◆ **PROBLEM TO SOLVE**
Up to and including the line with "uzyskując efekt zbliżony", write out the listing from its first line, minus the pictures.

◆ **GIVEN DATA**
Segment Open
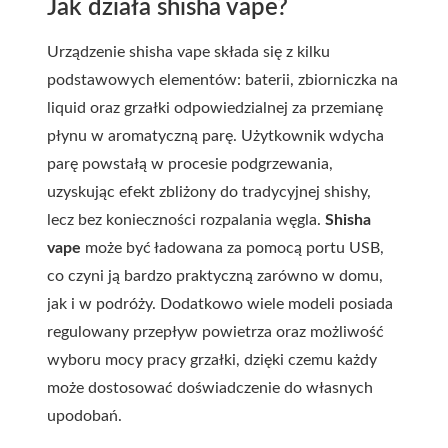
Jak działa shisha vape?
Urządzenie shisha vape składa się z kilku
podstawowych elementów: baterii, zbiorniczka na
liquid oraz grzałki odpowiedzialnej za przemianę
płynu w aromatyczną parę. Użytkownik wdycha
parę powstałą w procesie podgrzewania,
uzyskując efekt zbliżony do tradycyjnej shishy,
lecz bez konieczności rozpalania węgla.
Shisha
vape
może być ładowana za pomocą portu USB,
co czyni ją bardzo praktyczną zarówno w domu,
jak i w podróży. Dodatkowo wiele modeli posiada
regulowany przepływ powietrza oraz możliwość
wyboru mocy pracy grzałki, dzięki czemu każdy
może dostosować doświadczenie do własnych
upodobań.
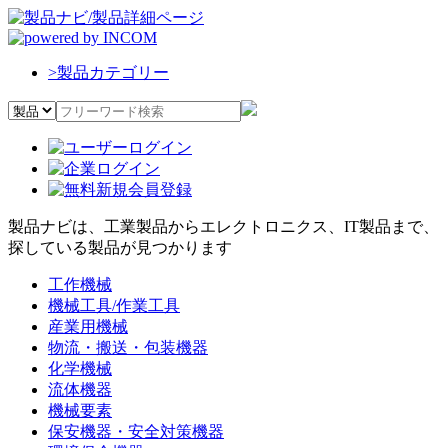
>
製品カテゴリー
製品ナビは、工業製品からエレクトロニクス、IT製品まで、
探している製品が見つかります
工作機械
機械工具/作業工具
産業用機械
物流・搬送・包装機器
化学機械
流体機器
機械要素
保安機器・安全対策機器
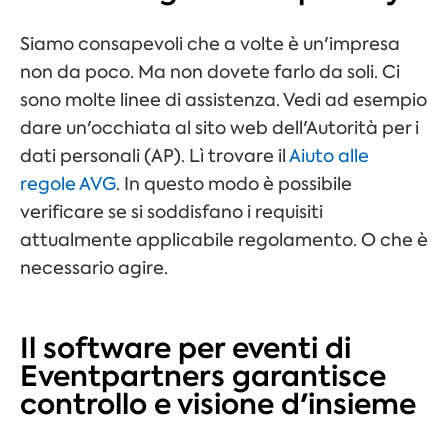
Siamo consapevoli che
a volte
è un'impresa
non da poco. Ma non dovete farlo da soli. Ci
sono molte linee di assistenza.
Vedi
ad esempio
dare un'occhiata al sito web dell'Autorità per i
dati personali (AP). Lì
trovare il
Aiuto alle
regole AVG
. In questo modo è possibile
verificare se si soddisfano i requisiti
attualmente applicabile
regolamento. O che è
necessario agire.
Il software per eventi di
Eventpartners garantisce
controllo e visione d'insieme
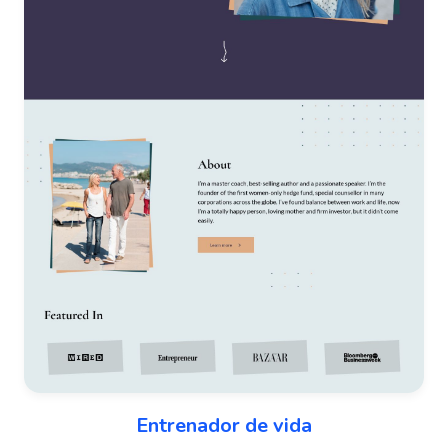
Entrenador de vida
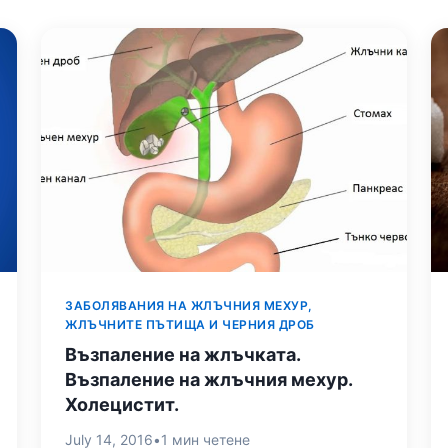
ЗАБОЛЯВАНИЯ НА ЖЛЪЧНИЯ МЕХУР,
ЖЛЪЧНИТЕ ПЪТИЩА И ЧЕРНИЯ ДРОБ
Възпаление на жлъчката.
Възпаление на жлъчния мехур.
Холецистит.
July 14, 2016
•
1 мин четене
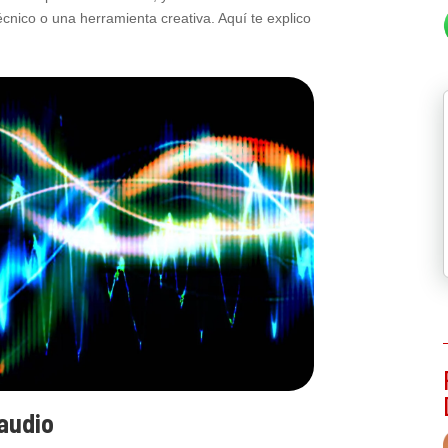
nico o una herramienta creativa. Aquí te explico
 audio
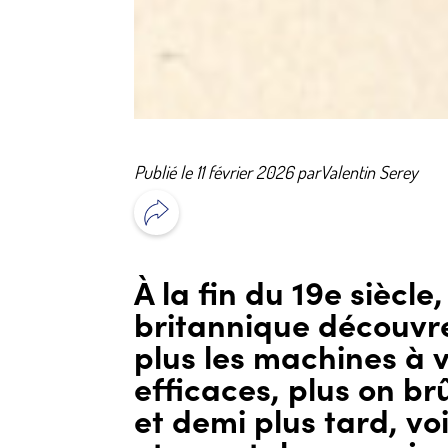
Publié le 11 février 2026 par
Valentin Serey
À la fin du 19e siècl
britannique découvr
plus les machines à
efficaces, plus on br
et demi plus tard, vo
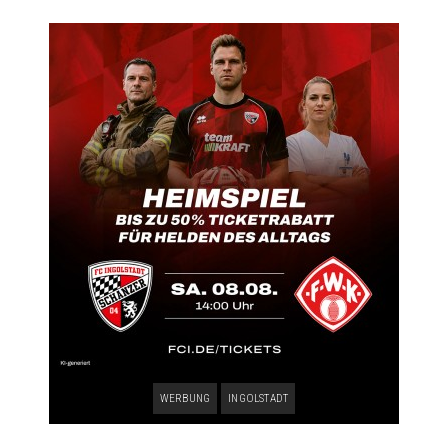
WERBUNG
INGOLSTADT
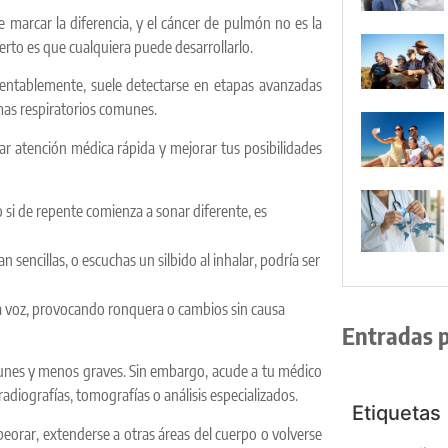
arcar la diferencia, y el cáncer de pulmón no es la
rto es que cualquiera puede desarrollarlo.
entablemente, suele detectarse en etapas avanzadas
mas respiratorios comunes.
ar atención médica rápida y mejorar tus posibilidades
si de repente comienza a sonar diferente, es
ran sencillas, o escuchas un silbido al inhalar, podría ser
la voz, provocando ronquera o cambios sin causa
Entradas 
unes y menos graves. Sin embargo, acude a tu médico
adiografías, tomografías o análisis especializados.
Etiquetas
eorar, extenderse a otras áreas del cuerpo o volverse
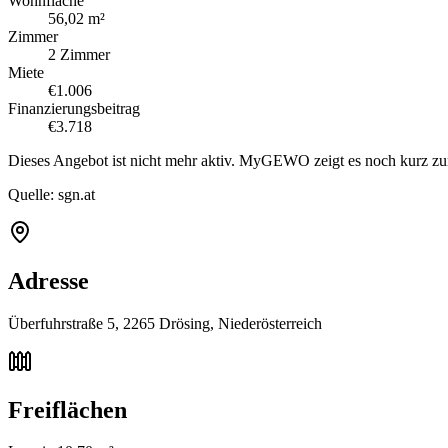
Wohnfläche
56,02 m²
Zimmer
2 Zimmer
Miete
€1.006
Finanzierungsbeitrag
€3.718
Dieses Angebot ist nicht mehr aktiv. MyGEWO zeigt es noch kurz zu
Quelle:
sgn.at
Adresse
Überfuhrstraße 5, 2265 Drösing, Niederösterreich
Freiflächen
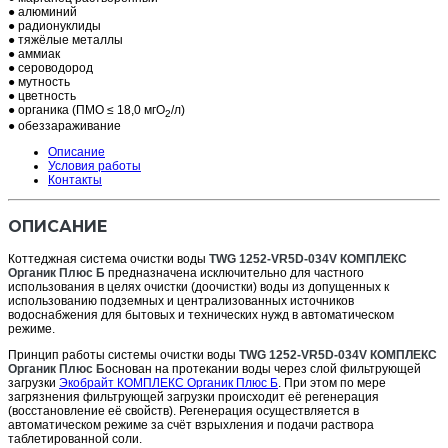
● алюминий
● радионуклиды
● тяжёлые металлы
● аммиак
● сероводород
● мутность
● цветность
● органика (ПМО ≤ 18,0 мгО
/л)
2
● обеззараживание
Описание
Условия работы
Контакты
ОПИСАНИЕ
Коттеджная система очистки воды
TWG 1252-VR5D-034V
КОМПЛЕКС
Органик Плюс Б
предназначена исключительно для частного
использования в целях очистки (доочистки) воды из допущенных к
использованию подземных и централизованных источников
водоснабжения для бытовых и технических нужд в автоматическом
режиме.
Принцип работы системы очистки воды
TWG 1252-VR5D-034V
КОМПЛЕКС
Органик Плюс Б
основан на протекании воды через слой фильтрующей
загрузки
Экобрайт КОМПЛЕКС Органик Плюс Б
. При этом по мере
загрязнения фильтрующей загрузки происходит её регенерация
(восстановление её свойств). Регенерация осуществляется в
автоматическом режиме за счёт взрыхления и подачи раствора
таблетированной соли.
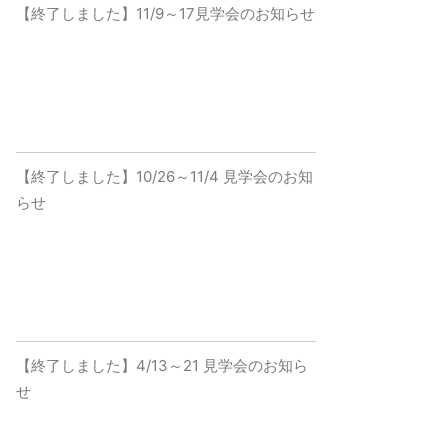
【終了しました】11/9～17見学会のお知らせ
【終了しました】10/26～11/4 見学会のお知
らせ
【終了しました】4/13～21 見学会のお知ら
せ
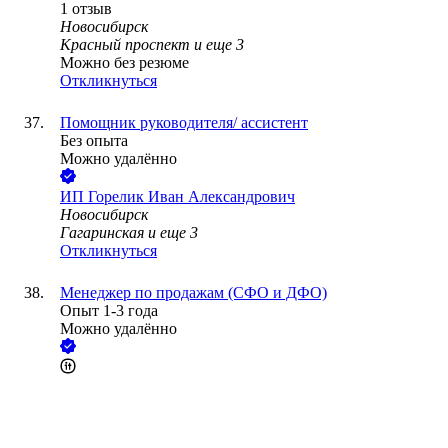
1
отзыв
Новосибирск
Красный проспект
и еще
3
Можно без резюме
Откликнуться
Помощник руководителя/ ассистент
Без опыта
Можно удалённо
ИП
Горелик Иван Александрович
Новосибирск
Гагаринская
и еще
3
Откликнуться
Менеджер по продажам (СФО и ДФО)
Опыт 1-3 года
Можно удалённо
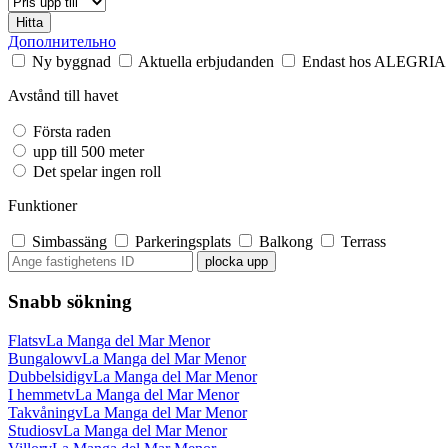
Hitta
Дополнительно
Ny byggnad
Aktuella erbjudanden
Endast hos ALEGRIA
Avstånd till havet
Första raden
upp till 500 meter
Det spelar ingen roll
Funktioner
Simbassäng
Parkeringsplats
Balkong
Terrass
Snabb sökning
FlatsvLa Manga del Mar Menor
BungalowvLa Manga del Mar Menor
DubbelsidigvLa Manga del Mar Menor
I hemmetvLa Manga del Mar Menor
TakvåningvLa Manga del Mar Menor
StudiosvLa Manga del Mar Menor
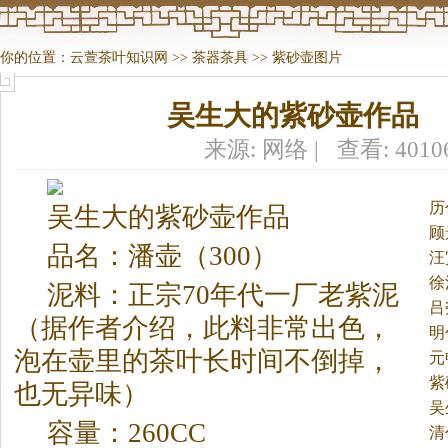
你的位置：
云萱茶叶知识网
>>
茶器茶具
>>
紫砂壶图片
吴生大的紫砂壶作品
来源: 网络 | 查看: 401
历
吴生大的紫砂壶作品
顾
品名：潘壶（300）
汪
徐
泥料：正宗70年代一厂老紫泥
吕
（据作者介绍，此料非常出色，
明
泡在壶里的
茶
叶长时间不倒掉，
元
紫
也无异味）
吴
容量：260CC
清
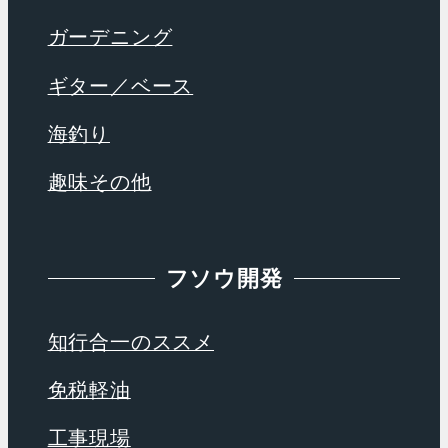
ガーデニング
ギター／ベース
海釣り
趣味その他
フソウ開発
知行合一のススメ
免税軽油
工事現場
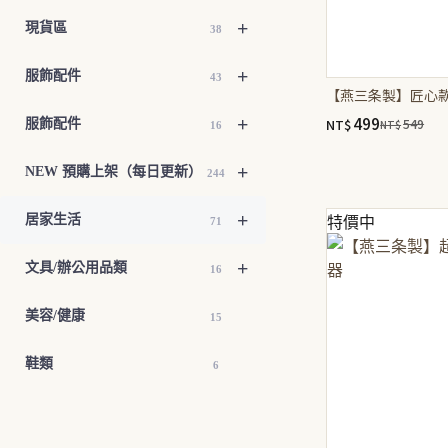
頁
+
現貨區
38
面
選
+
服飾配件
43
【燕三条製】匠心款
擇
選
499
+
NT$
549
服飾配件
NT$
16
原
目
項
始
前
+
價
價
NEW 預購上架（每日更新）
244
格：
格：
NT$549。
NT$499。
+
居家生活
特價中
71
+
文具/辦公用品類
16
美容/健康
15
鞋類
6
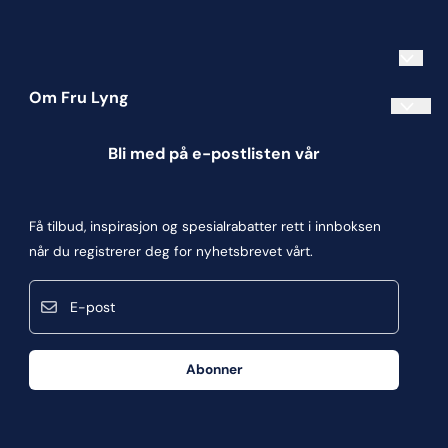
Om Fru Lyng
Informasjonskapsler
Bli med på e-postlisten vår
Blogg
Om oss
Få tilbud, inspirasjon og spesialrabatter rett i innboksen
Kontakt oss
når du registrerer deg for nyhetsbrevet vårt.
Kjøpsbetingelser
E-post
Personvern
Frakt og retur
Abonner
Våre butikker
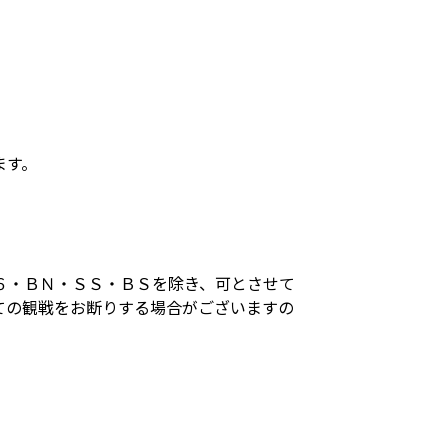
ます。
６・ＢＮ・ＳＳ・ＢＳを除き、可とさせて
ての観戦をお断りする場合がございますの
。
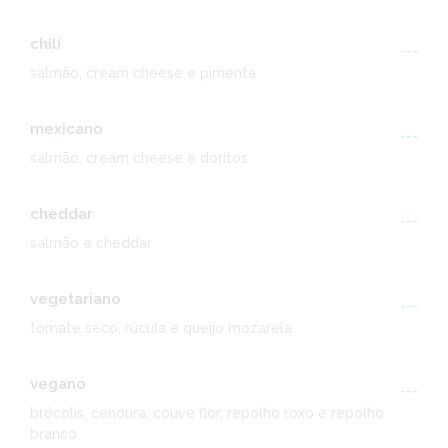
chili
---
salmão, cream cheese e pimenta
mexicano
---
salmão, cream cheese e doritos
cheddar
---
salmão e cheddar
vegetariano
---
tomate seco, rúcula e queijo mozarela
vegano
---
brócolis, cenoura, couve flor, repolho roxo e repolho
branco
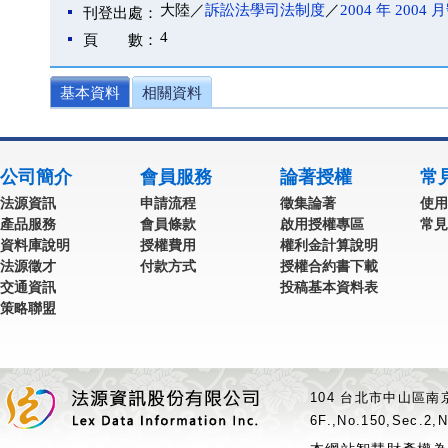
大陸／
訴訟法學司法制度
／
2004 年 2004 
刊登出處：
4
頁 數：
基本資料
相關資料
公司簡介
會員服務
論著授權
常
法源資訊
申請流程
徵集論著
使用
產品服務
會員條款
啟用授權專區
常見
資料庫說明
授權費用
權利金計算說明
法源徵才
付款方式
授權合約書下載
交通資訊
投稿基本資料表
策略聯盟
104 台北市中山區南京
6F.,No.150,Sec.2,N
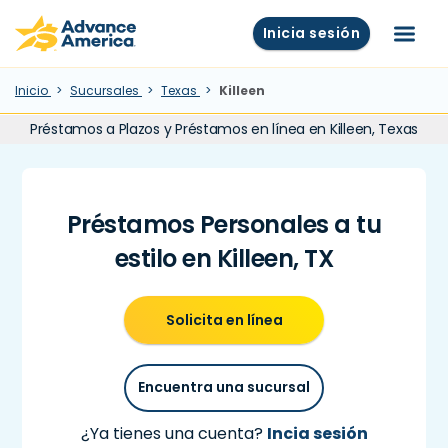
Skip to main content
Advance America home
Inicia sesión
Menú
Inicio
Sucursales
Texas
Killeen
Préstamos a Plazos y Préstamos en línea en Killeen, Texas
Préstamos Personales a tu
estilo en Killeen, TX
Solicita en línea
Encuentra una sucursal
¿Ya tienes una cuenta?
Incia sesión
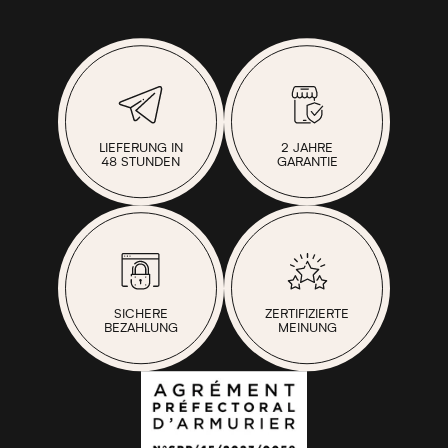
LIEFERUNG IN
2 JAHRE
48 STUNDEN
GARANTIE
SICHERE
ZERTIFIZIERTE
BEZAHLUNG
MEINUNG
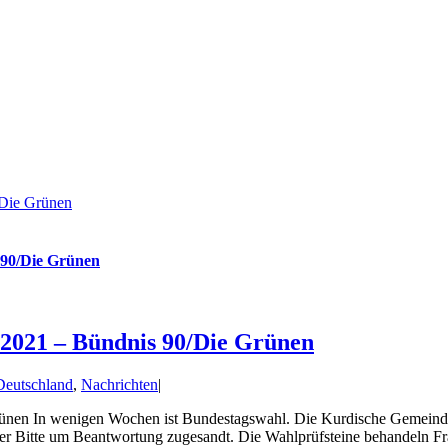
/Die Grünen
 90/Die Grünen
2021 – Bündnis 90/Die Grünen
Deutschland
,
Nachrichten
|
en In wenigen Wochen ist Bundestagswahl. Die Kurdische Gemeinde De
 der Bitte um Beantwortung zugesandt. Die Wahlprüfsteine behandeln F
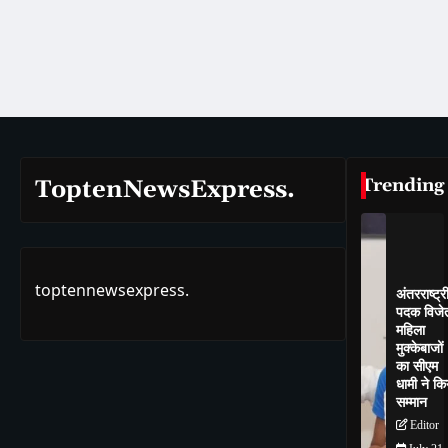
Trending
ToptenNewsExpress.
toptennewsexpress.
अंतरराष्ट्र
पदक विजे
महिला
मुक्केबाजों
का सीएम
धामी ने कि
सम्मान
Editor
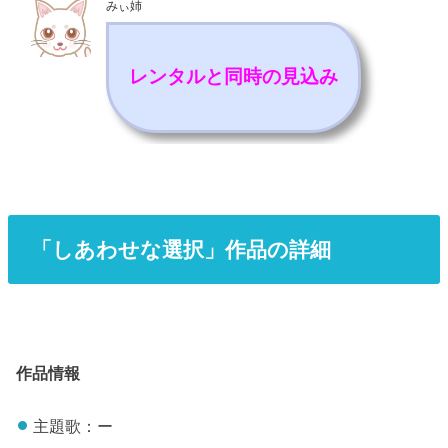
みぃ姉
レンタルと同時の見込み
「しあわせな選択」作品の詳細
作品情報
主題歌：ー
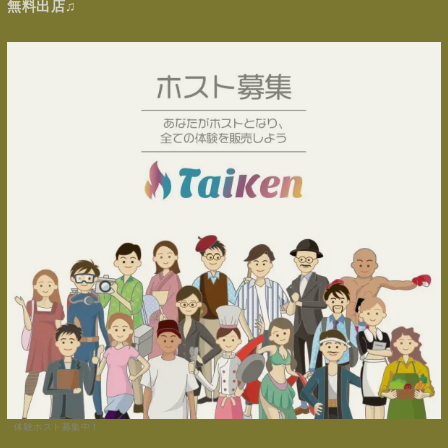
無料出店♫
体験ホスト募集中！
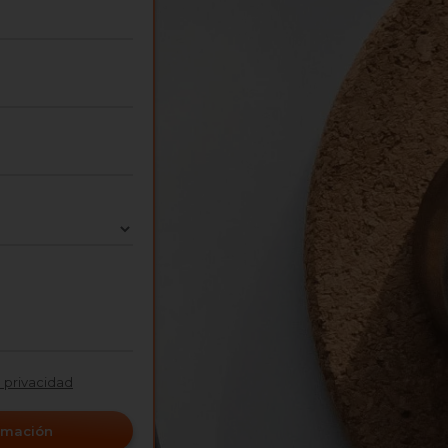
e privacidad
ormación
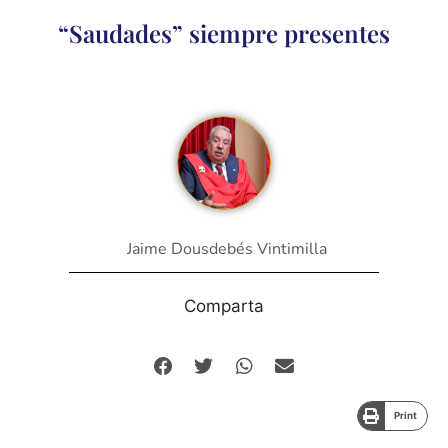
“Saudades” siempre presentes
Jaime Dousdebés Vintimilla
Comparta
Print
Segment Closed
◆ **ANSWER**
Jak działa shisha vape?
Urządzenie shisha vape składa się z kilku
podstawowych elementów: baterii, zbiorniczka na
liquid oraz grzałki odpowiedzialnej za przemianę
płynu w aromatyczną parę. Użytkownik wdycha
parę powstałą w procesie podgrzewania,
uzyskując efekt zbliżony do tradycyjnej shishy,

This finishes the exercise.